◆ PROBLEM STATEMENT: Copy the lines of the records word for word, from the line with "سوالات استخدامی بانک توسعه صادرات" up to and including the line with "The White Lotus (saison 1)", and leave the pictures out of your answer.

◆ DATA SECTION:
╭──

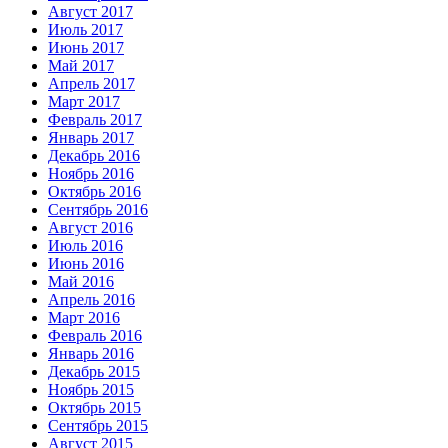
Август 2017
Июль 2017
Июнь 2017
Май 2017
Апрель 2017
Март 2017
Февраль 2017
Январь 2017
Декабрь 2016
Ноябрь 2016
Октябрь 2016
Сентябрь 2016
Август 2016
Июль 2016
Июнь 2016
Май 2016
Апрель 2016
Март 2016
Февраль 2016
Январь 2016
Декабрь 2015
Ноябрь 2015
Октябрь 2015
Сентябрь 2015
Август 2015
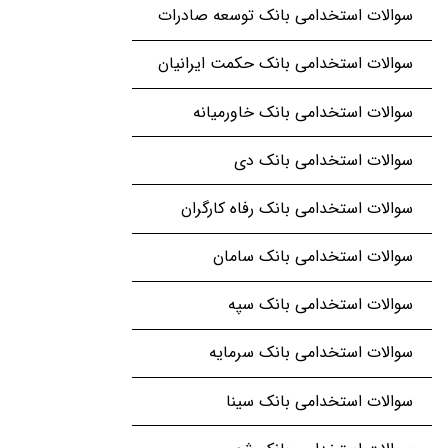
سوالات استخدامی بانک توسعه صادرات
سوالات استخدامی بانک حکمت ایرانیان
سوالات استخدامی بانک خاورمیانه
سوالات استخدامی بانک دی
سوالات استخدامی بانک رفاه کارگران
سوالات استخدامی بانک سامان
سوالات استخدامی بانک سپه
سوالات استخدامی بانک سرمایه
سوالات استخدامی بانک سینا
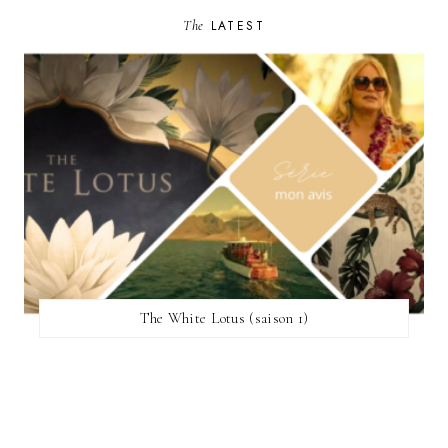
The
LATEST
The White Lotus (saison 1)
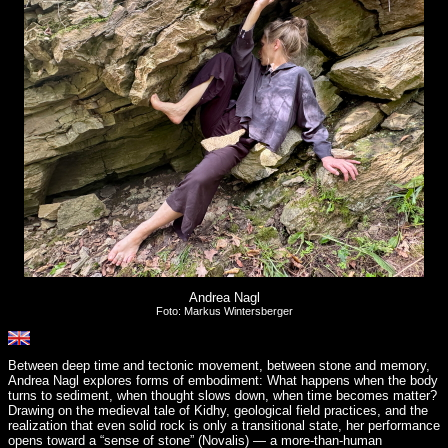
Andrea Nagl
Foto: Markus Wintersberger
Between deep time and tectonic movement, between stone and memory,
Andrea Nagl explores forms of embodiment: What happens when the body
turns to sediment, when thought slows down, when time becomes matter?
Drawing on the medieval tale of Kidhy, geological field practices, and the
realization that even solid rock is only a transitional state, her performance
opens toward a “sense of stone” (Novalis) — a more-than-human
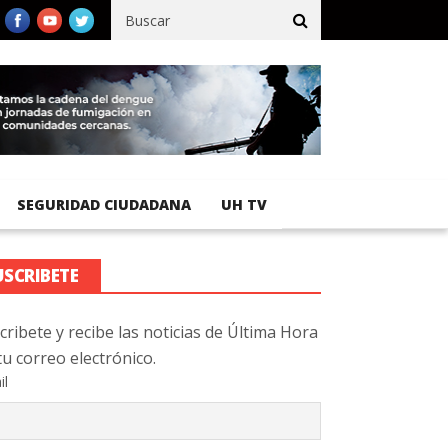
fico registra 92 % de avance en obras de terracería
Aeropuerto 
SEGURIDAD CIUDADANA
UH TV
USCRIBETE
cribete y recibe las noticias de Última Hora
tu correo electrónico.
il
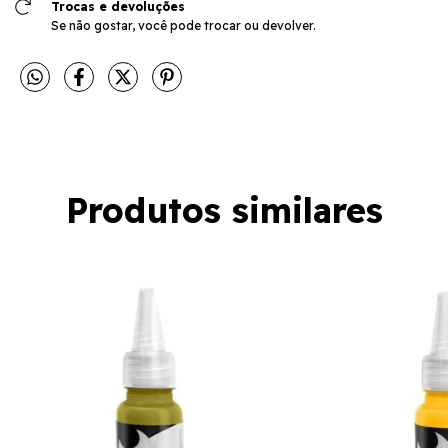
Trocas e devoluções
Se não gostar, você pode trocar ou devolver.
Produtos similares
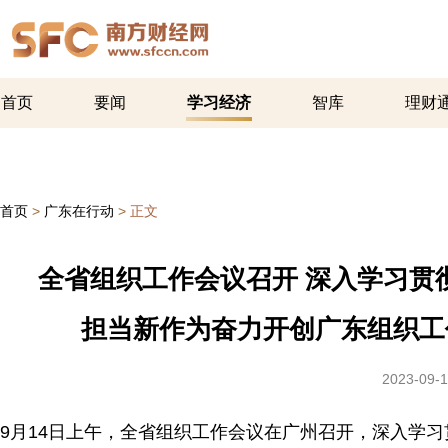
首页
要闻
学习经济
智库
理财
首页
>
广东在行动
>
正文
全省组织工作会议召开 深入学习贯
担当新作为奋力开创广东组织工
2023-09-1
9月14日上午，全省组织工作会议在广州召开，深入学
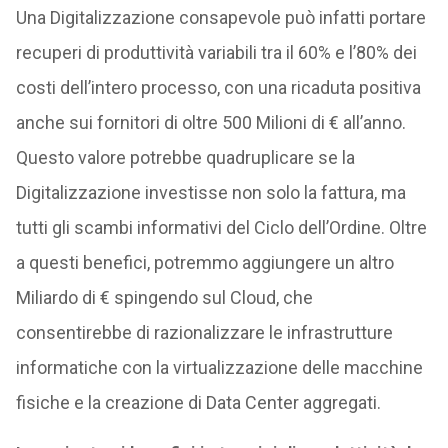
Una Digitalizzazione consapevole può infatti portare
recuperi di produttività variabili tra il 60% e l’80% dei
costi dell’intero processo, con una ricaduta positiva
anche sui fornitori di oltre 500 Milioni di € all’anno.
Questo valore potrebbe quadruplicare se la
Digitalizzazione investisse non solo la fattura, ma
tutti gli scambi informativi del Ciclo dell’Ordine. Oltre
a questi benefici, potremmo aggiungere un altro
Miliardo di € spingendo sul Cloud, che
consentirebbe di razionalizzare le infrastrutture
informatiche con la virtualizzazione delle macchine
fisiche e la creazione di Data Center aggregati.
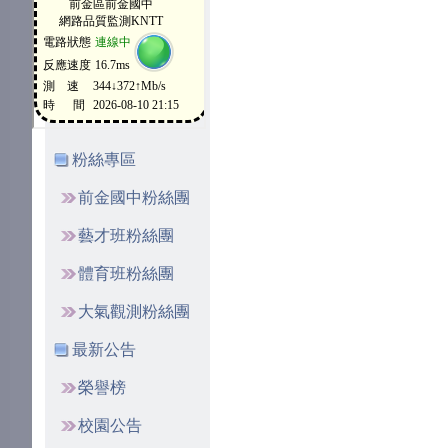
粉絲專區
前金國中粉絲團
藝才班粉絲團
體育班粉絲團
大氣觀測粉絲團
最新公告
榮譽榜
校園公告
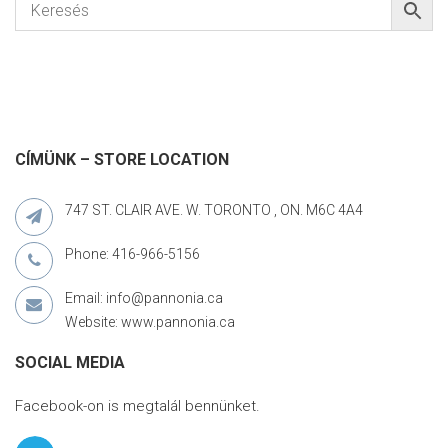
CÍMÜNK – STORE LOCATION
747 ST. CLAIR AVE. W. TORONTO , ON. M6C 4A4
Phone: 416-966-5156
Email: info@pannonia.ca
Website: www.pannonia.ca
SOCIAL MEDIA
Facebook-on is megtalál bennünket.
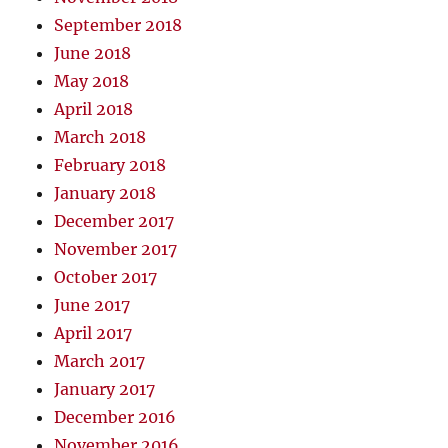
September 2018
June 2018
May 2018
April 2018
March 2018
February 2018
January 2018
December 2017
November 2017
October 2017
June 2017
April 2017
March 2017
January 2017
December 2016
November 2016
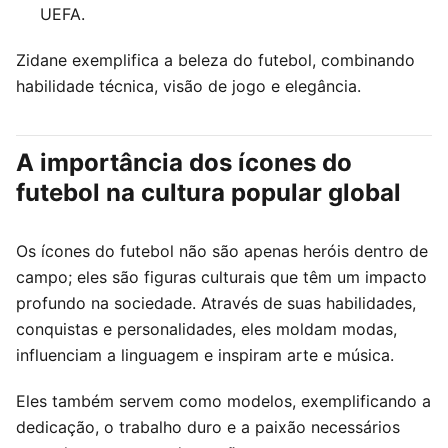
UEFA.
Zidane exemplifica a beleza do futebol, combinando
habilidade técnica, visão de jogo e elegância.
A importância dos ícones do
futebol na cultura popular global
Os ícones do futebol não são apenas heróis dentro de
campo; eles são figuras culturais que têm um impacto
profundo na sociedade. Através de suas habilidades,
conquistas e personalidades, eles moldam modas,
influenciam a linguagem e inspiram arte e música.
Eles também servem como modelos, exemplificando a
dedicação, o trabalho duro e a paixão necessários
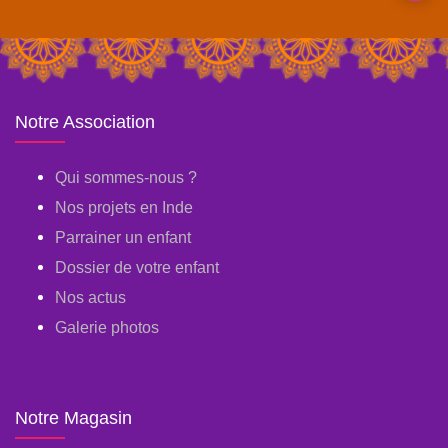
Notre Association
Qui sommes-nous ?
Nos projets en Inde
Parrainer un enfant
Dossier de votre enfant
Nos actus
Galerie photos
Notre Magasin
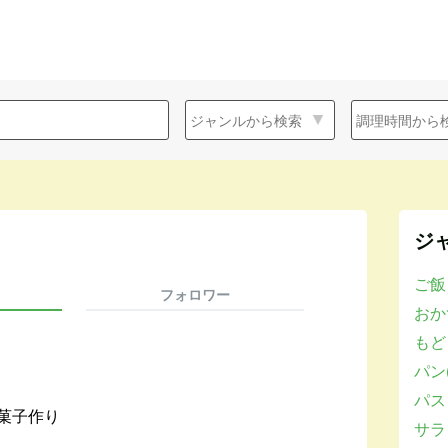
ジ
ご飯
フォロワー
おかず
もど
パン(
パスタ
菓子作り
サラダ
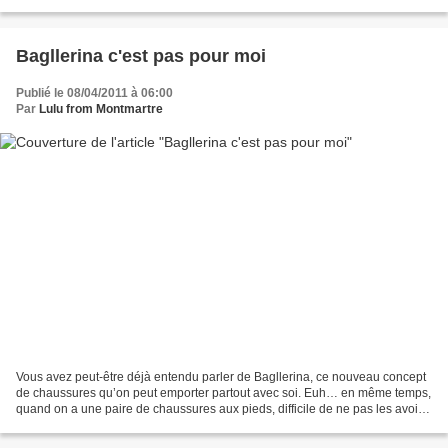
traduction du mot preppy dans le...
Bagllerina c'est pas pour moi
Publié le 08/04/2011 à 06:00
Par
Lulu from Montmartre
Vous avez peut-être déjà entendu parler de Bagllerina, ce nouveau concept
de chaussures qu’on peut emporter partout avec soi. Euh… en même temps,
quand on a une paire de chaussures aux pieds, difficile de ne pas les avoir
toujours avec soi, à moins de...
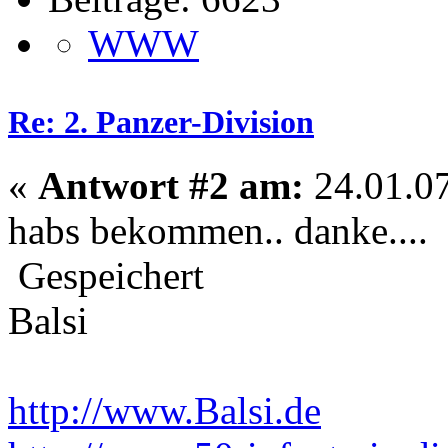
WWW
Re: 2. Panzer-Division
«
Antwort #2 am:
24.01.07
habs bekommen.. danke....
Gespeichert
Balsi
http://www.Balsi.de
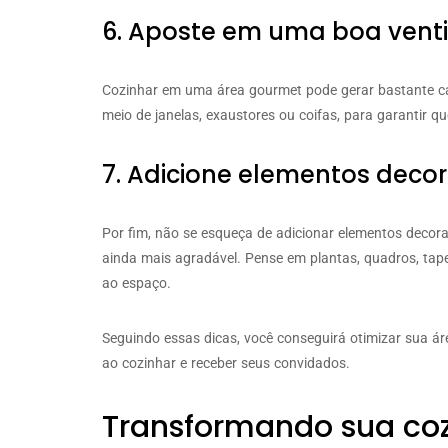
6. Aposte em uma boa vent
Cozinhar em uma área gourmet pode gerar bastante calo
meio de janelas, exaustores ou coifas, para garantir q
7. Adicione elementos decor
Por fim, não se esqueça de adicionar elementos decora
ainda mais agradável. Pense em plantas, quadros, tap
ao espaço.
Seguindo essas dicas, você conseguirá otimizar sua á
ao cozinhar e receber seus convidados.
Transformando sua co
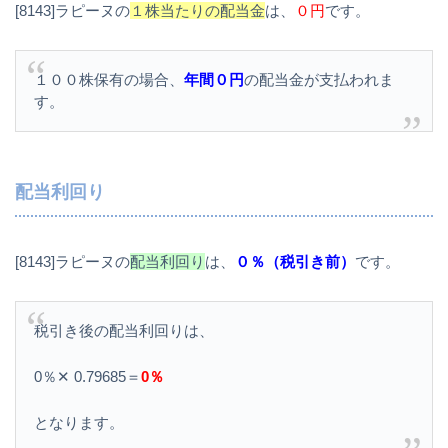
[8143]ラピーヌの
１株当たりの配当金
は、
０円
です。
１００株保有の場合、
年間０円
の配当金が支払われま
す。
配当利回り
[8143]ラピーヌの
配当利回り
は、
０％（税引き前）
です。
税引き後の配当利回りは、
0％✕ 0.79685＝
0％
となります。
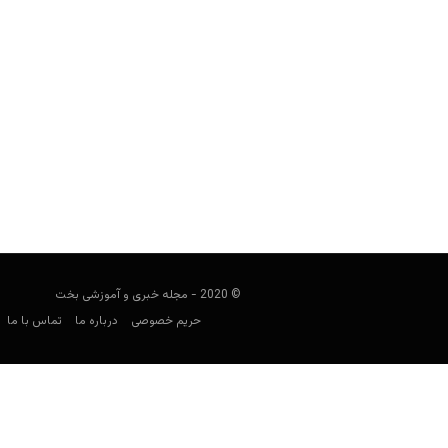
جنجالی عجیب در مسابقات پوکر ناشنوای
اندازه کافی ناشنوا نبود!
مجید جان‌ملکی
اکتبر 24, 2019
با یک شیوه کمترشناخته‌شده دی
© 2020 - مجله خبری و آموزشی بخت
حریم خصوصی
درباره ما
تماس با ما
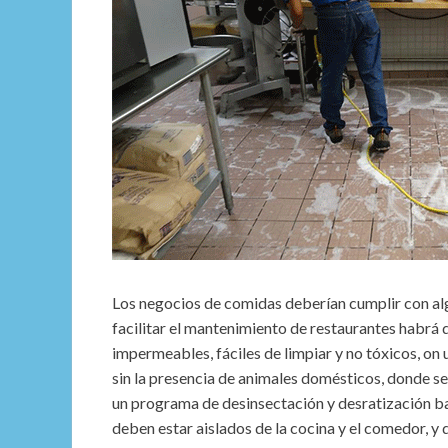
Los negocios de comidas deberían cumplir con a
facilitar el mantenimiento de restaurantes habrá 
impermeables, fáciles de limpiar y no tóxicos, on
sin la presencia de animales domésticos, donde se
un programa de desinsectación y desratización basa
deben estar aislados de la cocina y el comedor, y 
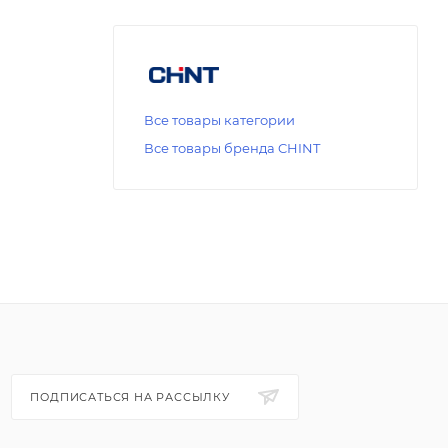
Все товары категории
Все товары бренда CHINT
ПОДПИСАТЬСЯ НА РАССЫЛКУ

╰──

◆ REPLY TO THE EXERCISE:
سوالات استخدامی بانک توسعه صادرات
سوالات استخدامی بانک حکمت ایرانیان
سوالات استخدامی بانک خاورمیانه
سوالات استخدامی بانک دی
سوالات استخدامی بانک رفاه کارگران
سوالات استخدامی بانک سامان
سوالات استخدامی بانک سپه
سوالات استخدامی بانک سرمایه
سوالات استخدامی بانک سینا
The
LATEST
The White Lotus (saison 1)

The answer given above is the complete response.